In einem Artikel, an dessen Inhalt ich mich kaum noch erinnern kann, ging es um Spielverlagerung, einen Taktikblog, deren tägliche Artikel sich während der Fußball-WM steigender Beliebtheit erfreut hatten. Obwohl ich ein riesiges Interesse an Fußball hatte, im Verein spielte, eine Dauerkarte beim SCP hatte und auch im Urlaub täglich kickte, weckte der Artikel meine Aufmerksamkeit nicht. Schnell wechselte ich auf den nächsten Artikel und schenkte den detaillierten Spielanalysen keinen Blick.

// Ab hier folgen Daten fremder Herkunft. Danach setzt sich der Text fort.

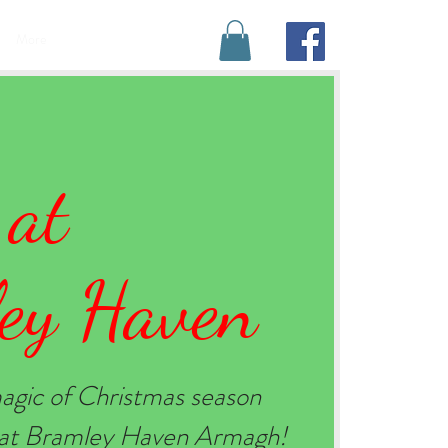
BOOK YOUR STAY
More
 at
ey Haven
agic of Christmas season
e at Bramley Haven Armagh!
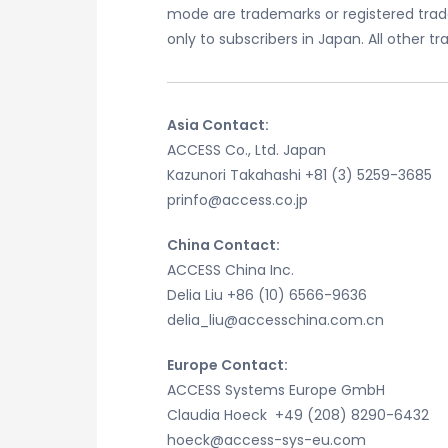
mode are trademarks or registered trad
only to subscribers in Japan. All other 
Asia Contact:
ACCESS Co., Ltd. Japan
Kazunori Takahashi +81 (3) 5259-3685
prinfo@access.co.jp
China Contact:
ACCESS China Inc.
Delia Liu +86 (10) 6566-9636
delia_liu@accesschina.com.cn
Europe Contact:
ACCESS Systems Europe GmbH
Claudia Hoeck +49 (208) 8290-6432
hoeck@access-sys-eu.com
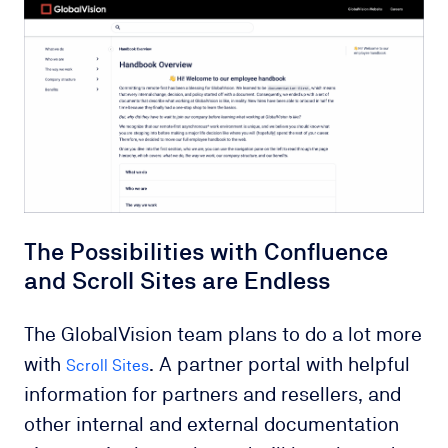
The Possibilities with Confluence
and Scroll Sites are Endless
The GlobalVision team plans to do a lot more
with
. A partner portal with helpful
Scroll Sites
information for partners and resellers, and
other internal and external documentation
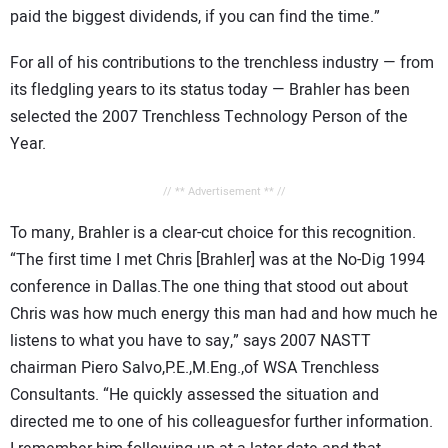
paid the biggest dividends, if you can find the time.”
For all of his contributions to the trenchless industry — from
its fledgling years to its status today — Brahler has been
selected the 2007 Trenchless Technology Person of the
Year.
// ** Advertisement ** //
To many, Brahler is a clear-cut choice for this recognition.
“The first time I met Chris [Brahler] was at the No-Dig 1994
conference in Dallas.The one thing that stood out about
Chris was how much energy this man had and how much he
listens to what you have to say,” says 2007 NASTT
chairman Piero Salvo,P.E.,M.Eng.,of WSA Trenchless
Consultants. “He quickly assessed the situation and
directed me to one of his colleaguesfor further information.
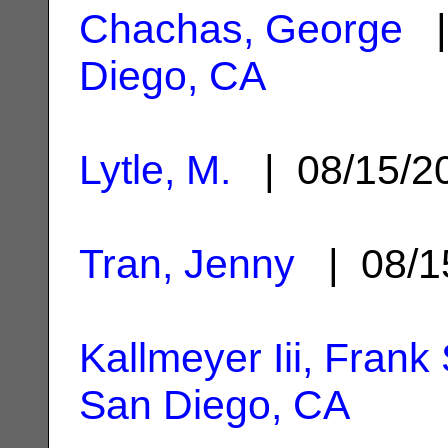
Chachas, George
|
Diego, CA
Lytle, M.
| 08/15/
Tran, Jenny
| 08/1
Kallmeyer Iii, Frank
San Diego, CA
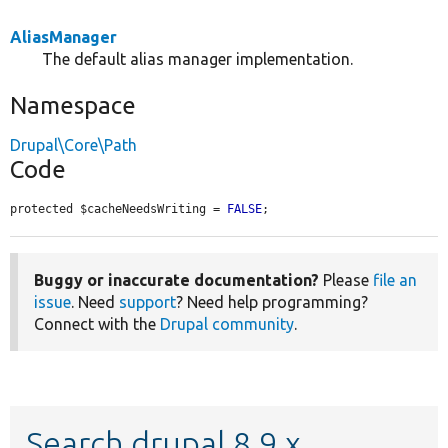
AliasManager
The default alias manager implementation.
Namespace
Drupal\Core\Path
Code
protected $cacheNeedsWriting = 
FALSE
;
Buggy or inaccurate documentation?
Please
file an
issue
. Need
support
? Need help programming?
Connect with the
Drupal community
.
Search drupal 8.9.x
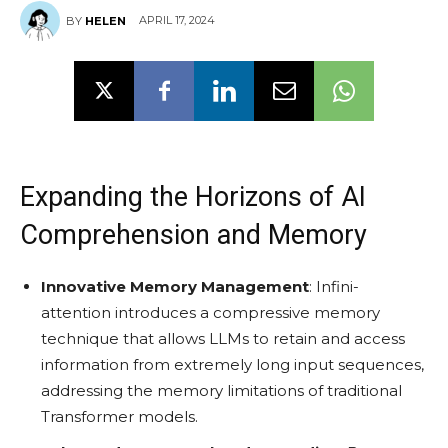
APRIL 17, 2024
BY
HELEN
Expanding the Horizons of AI
Comprehension and Memory
Innovative Memory Management
: Infini-
attention introduces a compressive memory
technique that allows LLMs to retain and access
information from extremely long input sequences,
addressing the memory limitations of traditional
Transformer models.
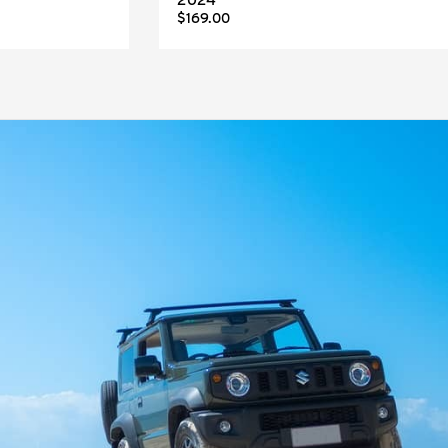
2024
$169.00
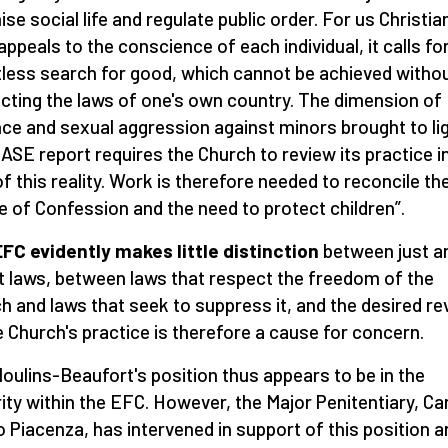
ise social life and regulate public order. For us Christia
 appeals to the conscience of each individual, it calls fo
tless search for good, which cannot be achieved witho
cting the laws of one's own country. The dimension of
nce and sexual aggression against minors brought to li
IASE report requires the Church to review its practice i
 of this reality. Work is therefore needed to reconcile th
e of Confession and the need to protect children”.
FC evidently makes little distinction
between just a
t laws, between laws that respect the freedom of the
h and laws that seek to suppress it, and the desired re
e Church's practice is therefore a cause for concern.
oulins-Beaufort's position thus appears to be in the
ity within the EFC. However, the Major Penitentiary, Ca
 Piacenza, has intervened in support of this position a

Es dauerte ein Jahr, bis zum nächsten Urlaub, bis zu den nächsten Freistunden, bis ich mich an die Seite erinnerte. In einem Hotelzimmer in Österreich gelangweilt suchte ich nach der Seite, an deren Namen ich mich ohne Sicherheit, aber überraschenderweise doch korrekt erinnern konnte – und wurde weggeblasen.
Begeistert vom Detailgrad der Artikel und fasziniert von der eigentümlichen, als neuer Leser nur schwer verständlichen Sprache las und las und las ich alles, was ich finden konnte. die Theorie der Halbräume, Berichte über Pep Guardiolas Bayern, Lobeshymnen auf einzelne Spieler und Mannschaften und nicht zuletzt Trainingstheorie. In Retrospektive gesehen verstand ich damals nichts. Während der Inhalt meinen Kopf an der einen Seite betrat und an der anderen herausfiel, blieb die Faszination.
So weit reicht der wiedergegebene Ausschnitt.